CÁTEDRA: Entre desesperos e esperanças - a atual situação dos refugiados afegãos no Brasil

Afegãos que moram em São Paulo durante protesto na porta do escritório do Itamaraty - Eduardo Anizelli/Folhapress. Disponível aqui.
Por Ana Cristina Cercal dos Santos*

    Em agosto de 2021, o grupo extremista Talibã retornou ao poder no Afeganistão logo após a saída da ocupação estadunidense do território. A potência ocidental havia se instalado lá 20 anos atrás com o propósito de retirar do poder o grupo que havia permitido a ocultação de Osama Bin Laden, responsável pelo ataque terrorista de 11 de setembro de 2001.
    Com a retirada do exército norteamericano, os fundamentalistas viram a oportunidade de recuperar o território afegão. Logo nas primeiras horas após o anúncio da volta do Talibã, muitos tentaram sair do país pelo aeroporto, gerando imagens de desespero que impactaram o mundo todo. Para os que ali estavam, o retorno dos extremistas significou o retorno de restrições e supressões de direitos, além de perseguições contra opositores. 
    Não bastasse essa conjuntura, o povo afegão ainda está pagando por um crime que não cometeu. No ano passado, os Estados Unidos anunciaram o confisco de 7 bilhões de dólares das contas do Afeganistão, alegando que o dinheiro seria redirecionado para compensar as vítimas do ataque de 11 de setembro. Com isso, a crise humanitária afegã aumenta ainda mais, uma vez que esse posicionamento contribui para o declínio econômico do país. Tais fatos combinados com desastres naturais, pobreza e insegurança alimentar ocasionaram a migração de 2,6 milhões de pessoas apenas em 2021. 
    Aqueles que permanecem no território afegão enfrentam agora o resultado de interferências do mundo exterior, além das medidas forçadas pelo Talibã. Dentre as restrições impostas pelo grupo, as mais conhecidas são as direcionadas às mulheres. Em um primeiro momento, os extremistas haviam declarado que não iriam interferir nos seus direitos como antigamente, a fim de tentar amenizar a imagem perante à comunidade internacional. Contudo, recentemente as mulheres foram proibidas de viajar sem a companhia de um homem, e o uso da burca tornou-se mais uma vez obrigatório, inclusive para as apresentadoras de televisão que agora devem cobrir o rosto durante a transmissão do programa. 

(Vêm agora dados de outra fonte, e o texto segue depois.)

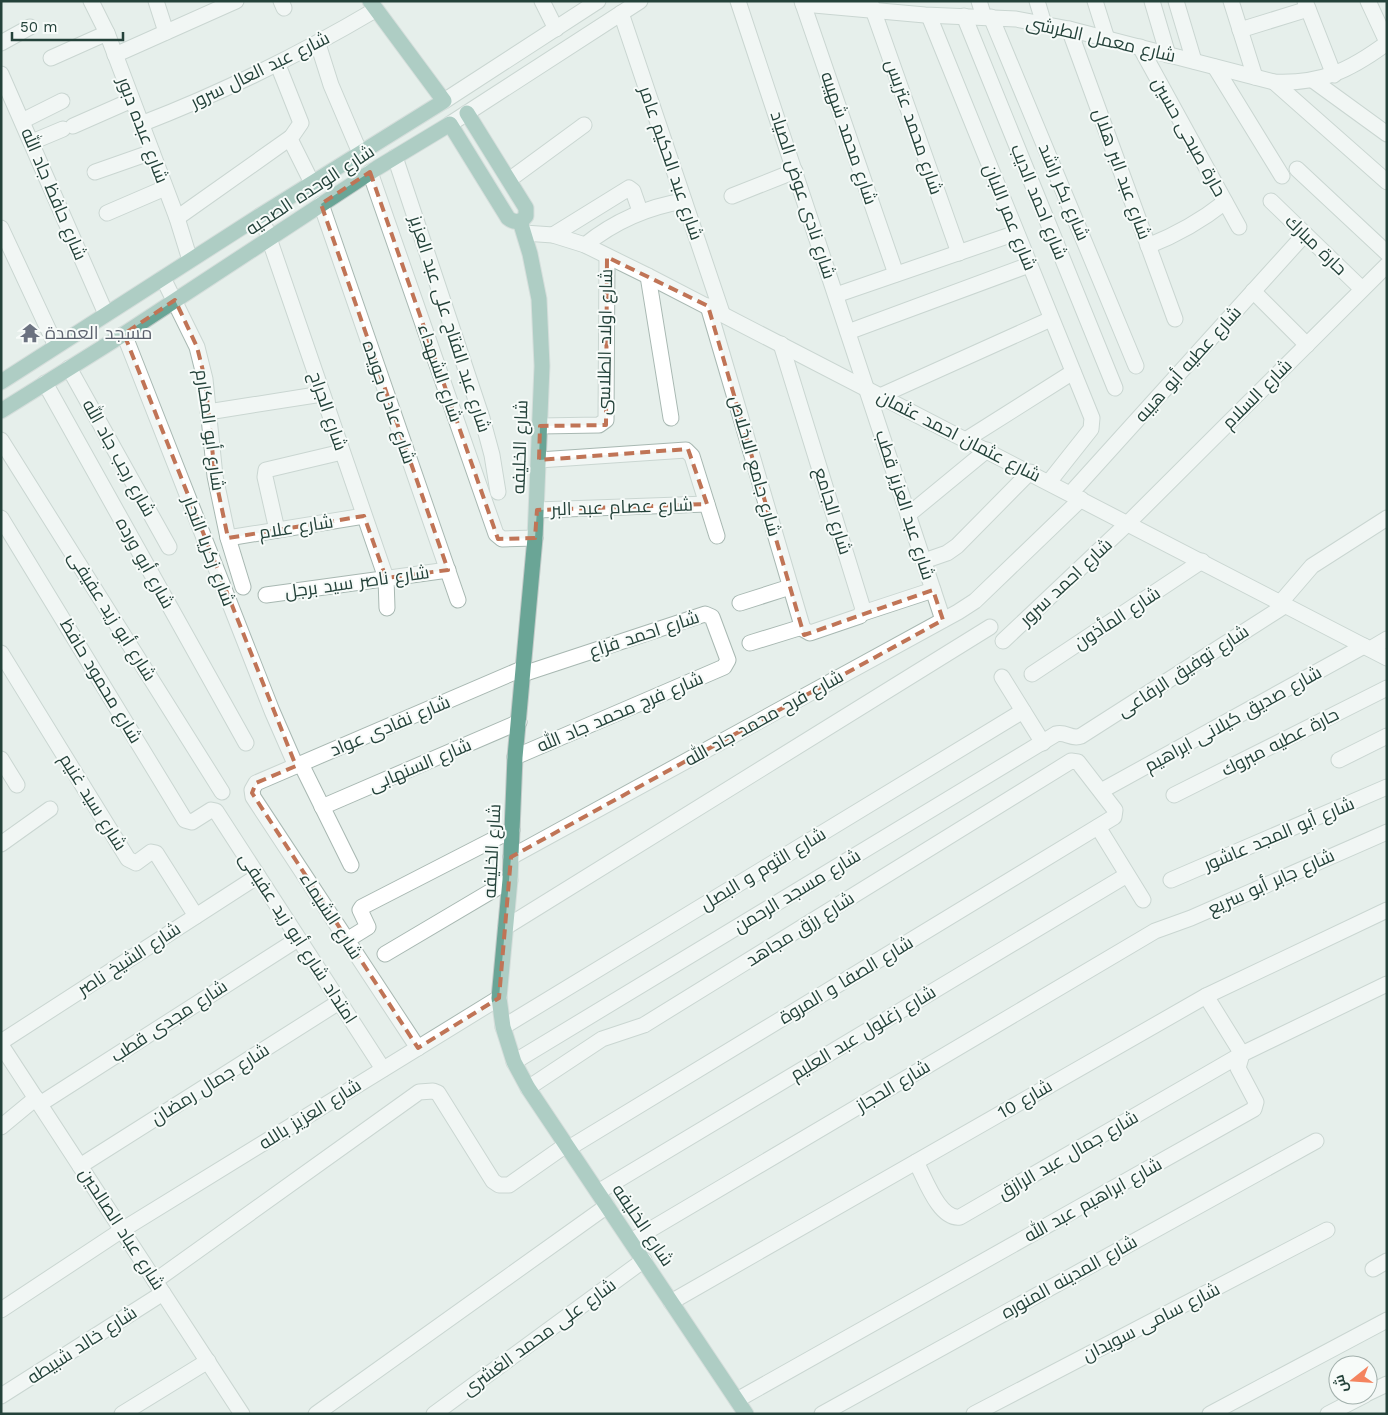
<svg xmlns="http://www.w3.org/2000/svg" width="1388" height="1415" font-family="'Work Sans',Cairo,sans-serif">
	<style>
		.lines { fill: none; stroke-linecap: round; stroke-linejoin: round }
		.minor-casing { stroke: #a8b8b2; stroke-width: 17 }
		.major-casing { stroke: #c2cac8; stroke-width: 17 }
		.minor { stroke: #fff; stroke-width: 15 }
		.major { stroke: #6aa596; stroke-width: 15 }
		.marked { fill: none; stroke: #c07456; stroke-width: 4; stroke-dasharray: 10 6; stroke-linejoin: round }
		.labels { text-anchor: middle; stroke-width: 4; stroke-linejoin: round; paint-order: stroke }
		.street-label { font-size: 18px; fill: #24423a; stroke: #f7fbf9 }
		.worship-label { font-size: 18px; fill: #5b616d; stroke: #f7fbf9; text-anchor: start }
	</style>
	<rect width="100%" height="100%" fill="#e6efeb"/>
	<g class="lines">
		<defs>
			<g id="minor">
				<polyline points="91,1 107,33 177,218 190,260"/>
				<polyline points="156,1 166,32"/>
				<polyline points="281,1 284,8"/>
				<polyline points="542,1 556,29"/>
				<polyline points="738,1 943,620"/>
				<polyline points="802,1 896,274"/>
				<polyline points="979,1 984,17"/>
				<polyline points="1037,1 1044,24"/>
				<polyline points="1095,1 1107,39"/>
				<polyline points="1152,1 1168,55"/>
				<polyline points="1176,1 1194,61"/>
				<polyline points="1231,1 1255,77"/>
				<polyline points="1305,1 1334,75"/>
				<polyline points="1368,1 1387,42"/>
				<path d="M803,4L925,15L1016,19L1069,29L1274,82C1321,84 1349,71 1387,43"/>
				<polyline points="871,4 959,253"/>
				<polyline points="621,13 722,313"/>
				<polyline points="929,16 1092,418 1091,429 1049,482"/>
				<polyline points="964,16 1115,388"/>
				<polyline points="991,17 1136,366"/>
				<polyline points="1069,29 1175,319"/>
				<polyline points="1240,30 1308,9"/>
				<polyline points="1,43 30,27"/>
				<polyline points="318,44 331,85 360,153"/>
				<polyline points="1140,47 1239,227"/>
				<polyline points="115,55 236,1"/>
				<polyline points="51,58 107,33"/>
				<polyline points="278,65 301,123 290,139 312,183"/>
				<polyline points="1215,67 1282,176"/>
				<polyline points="1,74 106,314"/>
				<polyline points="1314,81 1387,134"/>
				<polyline points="1274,82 1387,182"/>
				<polyline points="444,101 598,1"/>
				<polyline points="22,121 62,101"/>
				<path d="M141,124C224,92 299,55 375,10"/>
				<polyline points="450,124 640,1"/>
				<polyline points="73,126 132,100"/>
				<polyline points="32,142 63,129"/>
				<polyline points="395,157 482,418 492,455 498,492"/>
				<polyline points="1297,169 1387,253"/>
				<polyline points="95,172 152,152"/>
				<polyline points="370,172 496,534 502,539 535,538"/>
				<polyline points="509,180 584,125"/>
				<polyline points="732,196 795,171"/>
				<polyline points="1271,201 1362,289"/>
				<polyline points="321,204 458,600"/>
				<polyline points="107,213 165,188"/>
				<polyline points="261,215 386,578 387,608"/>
				<polyline points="177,218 290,138"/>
				<polyline points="1,228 56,346"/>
				<polyline points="524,233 553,235 585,245 648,276 1387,658"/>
				<polyline points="553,235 629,188 633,191 640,211"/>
				<path d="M585,245C615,221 646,207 684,201"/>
				<path d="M1148,246C1176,235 1201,221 1225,202"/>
				<polyline points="648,276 671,418"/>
				<polyline points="163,278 197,347 205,379 215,476 228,538 243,587"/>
				<polyline points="1253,291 1307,345"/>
				<polyline points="836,295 1016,233"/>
				<polyline points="708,306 803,629 810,633 860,616 863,609 781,344"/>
				<polyline points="848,332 1029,265"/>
				<polyline points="124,334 272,711 296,766"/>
				<polyline points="69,368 169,547"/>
				<polyline points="45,383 246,743"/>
				<polyline points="880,396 1051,319"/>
				<polyline points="208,412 322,394"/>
				<polyline points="540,426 599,425 606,420 607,257"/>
				<polyline points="967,439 1073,372"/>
				<polyline points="1,440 222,792"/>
				<polyline points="539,460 686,450 692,456 717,536"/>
				<polyline points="1071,493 1305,234"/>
				<polyline points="537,510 707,504"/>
				<polyline points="908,515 987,450"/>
				<polyline points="1,518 185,820 192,822 211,810 216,811 383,1069"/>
				<polyline points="277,530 265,477 266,470 342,452"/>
				<polyline points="228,538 364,516"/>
				<polyline points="924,561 947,553 957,546 1030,472"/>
				<polyline points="266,595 448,570"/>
				<polyline points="1281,602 1312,566 1387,518"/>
				<polyline points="740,603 790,587"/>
				<polyline points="863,613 933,590"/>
				<polyline points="1003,641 1128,523 1387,265"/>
				<polyline points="750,643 802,627"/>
				<polyline points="1370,649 1387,639"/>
				<polyline points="1,653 128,859 136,863 151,852 156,853 196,916"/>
				<polyline points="1032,674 1202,561"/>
				<polyline points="1002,677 1043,743"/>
				<polyline points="515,757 724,667 728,660 712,617 705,614 523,674"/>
				<polyline points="1,759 17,785"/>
				<polyline points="1339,760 1387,736"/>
				<polyline points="301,764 351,865"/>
				<polyline points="1101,791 1364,646"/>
				<polyline points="1174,795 1387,688"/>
				<polyline points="322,807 519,722"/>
				<polyline points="1098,827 1143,900"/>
				<polyline points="1,844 50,809"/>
				<polyline points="511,857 958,612 975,601 1081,499"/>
				<polyline points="1171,880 1387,787"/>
				<polyline points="506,927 990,627"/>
				<polyline points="347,940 368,927 360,910 362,907 512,830"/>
				<polyline points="385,954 510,880"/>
				<polyline points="1206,996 1242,1054"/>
				<polyline points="503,1027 1023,711"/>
				<polyline points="1,1042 258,876"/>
				<polyline points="1,1045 242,1414"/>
				<polyline points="418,1048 253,797 252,790 256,783 524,668"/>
				<path d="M514,1062L1056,734C1066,731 1071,740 1081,736L1286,605"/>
				<polyline points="528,1088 602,1039 644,1025 1071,761 1078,762 1115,810 1114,817 569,1148"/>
				<polyline points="40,1104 298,939"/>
				<polyline points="1,1127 36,1098"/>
				<path d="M916,1162C925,1178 939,1220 960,1217L1242,1054L1387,984"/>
				<polyline points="80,1166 339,1002"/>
				<polyline points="598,1192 1127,875"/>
				<polyline points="631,1241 1155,931 1191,918 1387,832"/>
				<polyline points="1373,1269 1387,1261"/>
				<polyline points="155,1281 419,1092 433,1091 438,1093 493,1181 499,1185 509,1185 566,1145"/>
				<polyline points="671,1302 1206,996 1387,910"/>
				<polyline points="1,1310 122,1230 499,998"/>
				<polyline points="1368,1393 1387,1384"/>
				<polyline points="1,1396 163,1293"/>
				<polyline points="737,1400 1254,1109 1256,1102 1238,1068 1242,1054"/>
				<polyline points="122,1414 208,1361"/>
				<polyline points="316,1414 607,1206"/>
				<polyline points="434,1414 644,1260"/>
				<polyline points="822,1414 1316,1141"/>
				<polyline points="974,1414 1327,1230"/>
				<polyline points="1210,1414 1387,1320"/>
				<polyline points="1328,1414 1365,1395"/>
			</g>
			<g id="major">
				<polyline points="520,221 530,254 539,299 542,366 535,538 515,757 510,880 499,998 503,1027 514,1062 528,1088 746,1414"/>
				<polyline points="1,382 261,215 444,101 370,1"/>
				<path d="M1,411L124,334L377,168L450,124L508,218C514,223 521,223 526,216V208L467,113"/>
			</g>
		</defs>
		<use href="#minor" class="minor-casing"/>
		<use href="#major" class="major-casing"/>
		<use href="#minor" class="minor"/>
		<use href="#major" class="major"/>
	</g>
	<path d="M0 0H1388V1415H0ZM370,172L498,539L535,538L537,510L707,504L688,449L539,460L540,426L606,425L607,257L708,306L804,635L933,590L943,620L511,857L499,998L418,1048L252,793L256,783L296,766L124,334L175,300L197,347L205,379L215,476L228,538L364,516L386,578L448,570L321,204Z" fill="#e6efeb" fill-opacity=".55" fill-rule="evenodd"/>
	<path class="marked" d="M370,172L498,539L535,538L537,510L707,504L688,449L539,460L540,426L606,425L607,257L708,306L804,635L933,590L943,620L511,857L499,998L418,1048L252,793L256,783L296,766L124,334L175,300L197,347L205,379L215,476L228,538L364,516L386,578L448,570L321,204Z"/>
	<defs>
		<symbol id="temple-bare" viewBox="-9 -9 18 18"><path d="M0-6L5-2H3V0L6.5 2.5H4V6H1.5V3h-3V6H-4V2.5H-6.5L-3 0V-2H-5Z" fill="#6b7280" stroke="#f7fbf9" stroke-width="2.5" paint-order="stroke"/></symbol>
	</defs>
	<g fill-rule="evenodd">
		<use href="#temple-bare" x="16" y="319" width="28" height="28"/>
	</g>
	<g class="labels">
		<g class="street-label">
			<text transform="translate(1101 39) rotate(13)" y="6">شارع معمل الطرشى</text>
			<text transform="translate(260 70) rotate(-26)" y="6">شارع عبد العال سرور</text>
			<text transform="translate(914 127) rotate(71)" y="6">شارع محمد عتريس</text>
			<text transform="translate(143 130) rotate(69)" y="6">شارع عبده دبور</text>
			<text transform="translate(1189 137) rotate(61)" y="6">حارة صبحى حسين</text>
			<text transform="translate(849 138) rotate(71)" y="6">شارع محمد شهيبه</text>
			<text transform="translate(671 163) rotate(71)" y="6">شارع عبد الحكيم عامر</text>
			<text transform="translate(1122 174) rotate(70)" y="6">شارع عبد البر هلال</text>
			<text transform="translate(310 190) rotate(-33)" y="6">شارع الوحده الصحيه</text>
			<text transform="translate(1064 192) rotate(67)" y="6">شارع بكر راشد</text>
			<text transform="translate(54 194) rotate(67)" y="6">شارع حافظ جاد الله</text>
			<text transform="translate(803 195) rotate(72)" y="6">شارع نادى عوض الصياد</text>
			<text transform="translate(1039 202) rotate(68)" y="6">شارع احمد الديب</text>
			<text transform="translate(1010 217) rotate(68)" y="6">شارع عمر اللبان</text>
			<text transform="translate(1316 245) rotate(44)" y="6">حارة مبارك</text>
			<text transform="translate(450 324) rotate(72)" y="6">شارع عبد الفتاح على عبد العزيز</text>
			<text transform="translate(605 342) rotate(-89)" y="6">شارع اولاد الطلاسى</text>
			<text transform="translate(1188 364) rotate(-48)" y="6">شارع عطيه أبو هيبه</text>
			<text transform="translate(440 373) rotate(71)" y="6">شارع الشهداء</text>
			<text transform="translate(1257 394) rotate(-45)" y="6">شارع السلام</text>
			<text transform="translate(389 402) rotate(71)" y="6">شارع عادل جويده</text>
			<text transform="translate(328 411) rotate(71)" y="6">شارع الجراح</text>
			<text transform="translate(210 430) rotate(82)" y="6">شارع أبو المكارم</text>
			<text transform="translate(959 436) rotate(27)" y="6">شارع عثمان احمد عثمان</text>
			<text transform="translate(520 447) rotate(-88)" y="6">شارع الخليفه</text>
			<text transform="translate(119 458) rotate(61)" y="6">شارع رجب جاد الله</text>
			<text transform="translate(755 466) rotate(74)" y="6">شارع جامع الاخلاص</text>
			<text transform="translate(905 505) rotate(72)" y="6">شارع عبد العزيز قطب</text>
			<text transform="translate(622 507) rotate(-2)" y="6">شارع عصام عبد البر</text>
			<text transform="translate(833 511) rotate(73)" y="6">شارع الجامع</text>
			<text transform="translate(296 527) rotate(-9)" y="6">شارع علام</text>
			<text transform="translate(209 551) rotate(69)" y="6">شارع زكريا النجار</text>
			<text transform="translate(145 563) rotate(61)" y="6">شارع أبو ورده</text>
			<text transform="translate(357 582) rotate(-8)" y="6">شارع ناصر سيد برجل</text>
			<text transform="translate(1066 582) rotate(-43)" y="6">شارع احمد سرور</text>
			<text transform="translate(112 616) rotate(58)" y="6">شارع أبو زيد عفيفى</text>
			<text transform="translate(1117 618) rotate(-33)" y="6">شارع المأذون</text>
			<text transform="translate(644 634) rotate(-18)" y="6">شارع احمد فزاع</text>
			<text transform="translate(1183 671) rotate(-33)" y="6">شارع توفيق الرفاعى</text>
			<text transform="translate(101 681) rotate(59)" y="6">شارع محمود حافظ</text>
			<text transform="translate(620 712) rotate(-23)" y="6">شارع فرج محمد جاد الله</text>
			<text transform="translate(764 718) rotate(-29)" y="6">شارع فرح محمد جاد الله</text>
			<text transform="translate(1233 719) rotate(-29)" y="6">شارع صديق كيلانى ابراهيم</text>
			<text transform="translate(390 726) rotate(-23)" y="6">شارع نفادى عواد</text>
			<text transform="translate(1280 742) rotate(-27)" y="6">حارة عطيه مبروك</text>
			<text transform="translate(420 765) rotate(-23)" y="6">شارع السنهابى</text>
			<text transform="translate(93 802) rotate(58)" y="6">شارع سيد غنيم</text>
			<text transform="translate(1279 834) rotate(-23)" y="6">شارع أبو المجد عاشور</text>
			<text transform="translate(492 851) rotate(-87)" y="6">شارع الخليفه</text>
			<text transform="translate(763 869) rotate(-31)" y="6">شارع الثوم و البصل</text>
			<text transform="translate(1271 882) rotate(-24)" y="6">شارع جابر أبو سريع</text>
			<text transform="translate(797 891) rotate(-31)" y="6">شارع مسجد الرحمن</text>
			<text transform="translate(331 916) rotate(57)" y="6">شارع الشيماء</text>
			<text transform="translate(800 929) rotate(-32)" y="6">شارع رزق مجاهد</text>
			<text transform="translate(298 938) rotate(57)" y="6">امتداد شارع أبو زيد عفيفى</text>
			<text transform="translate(129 959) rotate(-33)" y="6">شارع الشيخ ناصر</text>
			<text transform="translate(846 980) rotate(-31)" y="6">شارع الصفا و المروة</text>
			<text transform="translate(169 1021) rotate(-33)" y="6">شارع مجدى قطب</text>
			<text transform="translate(863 1033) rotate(-31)" y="6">شارع زغلول عبد العليم</text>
			<text transform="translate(210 1084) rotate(-32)" y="6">شارع جمال رمضان</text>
			<text transform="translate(893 1086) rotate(-31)" y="6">شارع الحجاز</text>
			<text transform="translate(1025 1099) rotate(-30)" y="6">شارع 10</text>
			<text transform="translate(310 1114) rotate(-32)" y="6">شارع العزيز بالله</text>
			<text transform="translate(1068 1155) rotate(-30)" y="6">شارع جمال عبد الرازق</text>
			<text transform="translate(1093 1200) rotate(-29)" y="6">شارع ابراهيم عبد الله</text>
			<text transform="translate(643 1225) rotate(56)" y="6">شارع الخليفه</text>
			<text transform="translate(122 1229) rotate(57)" y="6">شارع عباد الصالحين</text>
			<text transform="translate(1069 1277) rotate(-29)" y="6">شارع المدينه المنوره</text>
			<text transform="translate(1151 1322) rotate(-27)" y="6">شارع سامى سويدان</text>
			<text transform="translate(539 1337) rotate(-36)" y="6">شارع على محمد الغشرى</text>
			<text transform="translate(82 1345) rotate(-33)" y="6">شارع خالد شبيطه</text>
		</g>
		<g class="worship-label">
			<text x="45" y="339">مسجد العمدة</text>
		</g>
	</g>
	<rect width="1388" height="1415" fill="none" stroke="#24423a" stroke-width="5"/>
	<g transform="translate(1353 1380) rotate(253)"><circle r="24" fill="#f7fbf9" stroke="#a3b1ad"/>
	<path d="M0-4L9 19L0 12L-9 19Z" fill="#f4845f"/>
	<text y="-8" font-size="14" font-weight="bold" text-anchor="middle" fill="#24423a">ش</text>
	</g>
	<path d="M12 32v8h111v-8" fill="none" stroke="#24423a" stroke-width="2.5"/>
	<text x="20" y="32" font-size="15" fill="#24423a" stroke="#f7fbf9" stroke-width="4" paint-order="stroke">50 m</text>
</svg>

    No meio de um conjunto de medidas que vêm para suprimir direitos e liberdade de escolha, a restrição que pode trazer consequências mais duradouras talvez seja a proibição de estudar. Foi nesse contexto que a paquistanesa Malala foi alvo de um atentado quando estava retornando da escola em 2012 e, desde então, tornou-se uma defensora assídua do direito à educação das meninas, tendo demonstrado sua preocupação pela volta do regime ao poder no Afeganistão. Após falsas promessas de que não haveriam restrições nesse sentido, os temores de Malala foram confirmados pela não abertura das escolas de meninas, que deveria ter ocorrido em março deste ano. 
    Diante deste cenário de restrições, ameaças e perseguições, para muitos não há alternativa senão migrar do território afegão. Dada as circunstâncias, o Brasil passou a conceder vistos para acolhida humanitária de afegãos, que é uma das modalidades de visto temporário dirigido aos apátridas ou estrangeiros de países que se encontram em instabilidade institucional, conforme Lei no 13.445/2017, conhecida como Lei de Migrações. O visto humanitário abarca questões de conflito armado, calamidades ambientais, violações de direito humanitário e grave violação de direitos humanos, sendo neste caso um meio para depois requerer o reconhecimento como refugiado. 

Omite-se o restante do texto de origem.